» **Task objective**
In the entries below, find the line with "[64,1115,78,1126] ☐ -> [64,1105,78,1116] ☑" and the line with "[897,131,945,150] type: ->". Return those two lines and all lines between them, exactly.

» **Supplied records**

* * *

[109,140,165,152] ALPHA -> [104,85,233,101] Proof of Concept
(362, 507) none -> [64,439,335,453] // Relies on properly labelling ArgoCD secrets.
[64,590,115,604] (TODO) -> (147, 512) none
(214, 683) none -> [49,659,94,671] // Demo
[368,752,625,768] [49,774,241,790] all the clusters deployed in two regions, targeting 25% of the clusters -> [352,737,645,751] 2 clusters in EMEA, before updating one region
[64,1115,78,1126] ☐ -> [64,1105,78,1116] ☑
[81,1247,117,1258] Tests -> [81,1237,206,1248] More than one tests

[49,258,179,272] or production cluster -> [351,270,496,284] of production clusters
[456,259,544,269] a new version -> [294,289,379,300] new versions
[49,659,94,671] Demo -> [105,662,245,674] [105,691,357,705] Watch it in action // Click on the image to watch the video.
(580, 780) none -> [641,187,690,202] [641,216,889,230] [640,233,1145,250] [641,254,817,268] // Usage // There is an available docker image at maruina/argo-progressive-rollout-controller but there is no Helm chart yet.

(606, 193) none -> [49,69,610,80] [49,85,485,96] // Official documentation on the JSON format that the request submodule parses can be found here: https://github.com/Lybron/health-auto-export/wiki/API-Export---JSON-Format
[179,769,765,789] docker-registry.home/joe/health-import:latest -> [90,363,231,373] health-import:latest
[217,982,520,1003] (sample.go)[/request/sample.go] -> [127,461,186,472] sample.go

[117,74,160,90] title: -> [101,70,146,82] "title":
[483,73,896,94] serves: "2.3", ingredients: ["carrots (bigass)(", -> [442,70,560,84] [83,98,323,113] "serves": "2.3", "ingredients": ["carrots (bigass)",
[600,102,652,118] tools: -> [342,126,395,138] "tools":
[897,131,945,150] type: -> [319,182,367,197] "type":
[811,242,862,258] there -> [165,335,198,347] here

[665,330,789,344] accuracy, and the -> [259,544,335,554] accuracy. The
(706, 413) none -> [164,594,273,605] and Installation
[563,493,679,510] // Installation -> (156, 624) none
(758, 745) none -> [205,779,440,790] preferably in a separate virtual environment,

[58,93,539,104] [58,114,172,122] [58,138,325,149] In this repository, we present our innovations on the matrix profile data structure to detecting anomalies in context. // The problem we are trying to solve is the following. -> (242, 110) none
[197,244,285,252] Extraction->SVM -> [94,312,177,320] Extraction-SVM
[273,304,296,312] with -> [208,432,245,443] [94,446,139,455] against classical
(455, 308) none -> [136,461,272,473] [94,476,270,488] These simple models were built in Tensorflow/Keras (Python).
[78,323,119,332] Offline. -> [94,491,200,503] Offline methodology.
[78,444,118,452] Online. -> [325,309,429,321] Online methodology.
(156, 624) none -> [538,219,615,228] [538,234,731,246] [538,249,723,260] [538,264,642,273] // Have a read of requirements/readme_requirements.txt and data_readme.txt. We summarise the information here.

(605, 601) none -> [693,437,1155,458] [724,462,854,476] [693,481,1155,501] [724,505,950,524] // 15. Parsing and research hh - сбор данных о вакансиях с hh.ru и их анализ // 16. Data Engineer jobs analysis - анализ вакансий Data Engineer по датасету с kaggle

* * *

» **Response for this exercise**
[64,1115,78,1126] ☐ -> [64,1105,78,1116] ☑
[81,1247,117,1258] Tests -> [81,1237,206,1248] More than one tests

[49,258,179,272] or production cluster -> [351,270,496,284] of production clusters
[456,259,544,269] a new version -> [294,289,379,300] new versions
[49,659,94,671] Demo -> [105,662,245,674] [105,691,357,705] Watch it in action // Click on the image to watch the video.
(580, 780) none -> [641,187,690,202] [641,216,889,230] [640,233,1145,250] [641,254,817,268] // Usage // There is an available docker image at maruina/argo-progressive-rollout-controller but there is no Helm chart yet.

(606, 193) none -> [49,69,610,80] [49,85,485,96] // Official documentation on the JSON format that the request submodule parses can be found here: https://github.com/Lybron/health-auto-export/wiki/API-Export---JSON-Format
[179,769,765,789] docker-registry.home/joe/health-import:latest -> [90,363,231,373] health-import:latest
[217,982,520,1003] (sample.go)[/request/sample.go] -> [127,461,186,472] sample.go

[117,74,160,90] title: -> [101,70,146,82] "title":
[483,73,896,94] serves: "2.3", ingredients: ["carrots (bigass)(", -> [442,70,560,84] [83,98,323,113] "serves": "2.3", "ingredients": ["carrots (bigass)",
[600,102,652,118] tools: -> [342,126,395,138] "tools":
[897,131,945,150] type: -> [319,182,367,197] "type":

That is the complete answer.